Jerry snuck up on me. I glanced at him, but he was staring at his phone.

"They're saying the site is so dangerous, they won't rebuild, just turn it into an abandoned memorial or something." His eyes seem large as they reflect the light from his phone.

"They think he died?"

"Oh, for sure, but it's pretty obvious he faked his own death."

"Why would he do that?" I ask, but I'm barely interested in what Gary thinks. I'm watching the crowd on the floor, studying faces.

He's droning on and on about how Bombast's enemies will get overconfident and make mistakes thinking he's gone.

I swear some people think this is some kind of fandom. I bet he's wearing Bombasticles.
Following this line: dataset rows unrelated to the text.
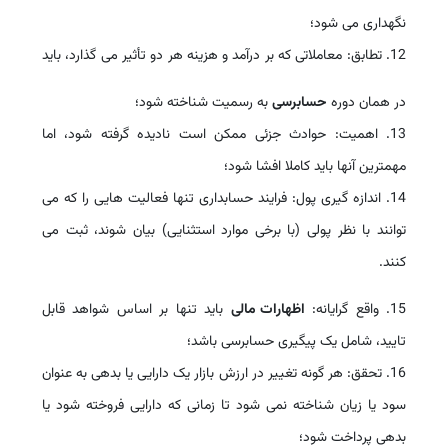
نگهداری می شود؛
12. تطابق: معاملاتی که بر درآمد و هزینه هر دو تأثیر می گذارد، باید
در همان دوره
حسابرسی
به رسمیت شناخته شود؛
13. اهمیت: حوادث جزئی ممکن است نادیده گرفته شود، اما
مهمترین آنها باید کاملا افشا شود؛
14. اندازه گیری پول: فرایند حسابداری تنها فعالیت هایی را که می
توانند با نظر پولی (با برخی موارد استثنایی) بیان شوند، ثبت می
کنند.
15. واقع گرایانه:
اظهارات مالی
باید تنها بر اساس شواهد قابل
تایید، شامل یک پیگیری حسابرسی باشد؛
16. تحقق: هر گونه تغییر در ارزش بازار یک دارایی یا بدهی به عنوان
سود یا زیان شناخته نمی شود تا زمانی که دارایی فروخته شود یا
بدهی پرداخت شود؛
He glances up from his phone just in time to catch me staring at his crotch, so there's a lesson for you: don't let something like that happen. Now Terry thinks I was window shopping. He walks away and I'm sure that's what he's telling everyone.

The boss comes down onto the floor, barking orders and waving his arms around. I pretend not to be watching the TVs, which are playing soundbites of Supersam's press conference on a loop.

"Never lose hope, never lose faith. When all seems lost, look to your heroes..."

By the way, dear reader, this is actually terrible advice. All of Simpesam's catchphrases sound like this. He's all about truth, justice, and the American way, but these days it just reminds me of that drinking game, Two Truths and a Lie.

"That's not a drinking game," Sharon says. She's suddenly behind me with a crate to unload. "At least, it doesn't have to be."

"Was I talking to myself again?"

She laughed. "Yeah, when you're not checking out Craig's junk!"

Ugh, my kryptonite is names. Susan doesn't even stick around to help with the lamithium couplers, she just walks away laughing at me.

I glance at the TVs. Bruce Lame, the billionaire who is the money behind, the money behind, the money behind Bombast, is taking an unexpected extended vacation and the shareholders are having a meltdown.

Too soon?

So that's lesson one: don't be just wealthy. To call yourself a superhero, to take on evil and villainy, is to step in the ring with monsters. It's not something you can buy your way into; it's not pay-to-play.

And the stakes are high. You put your life on the line every time you leave the house with your underwear on the outside of your pants.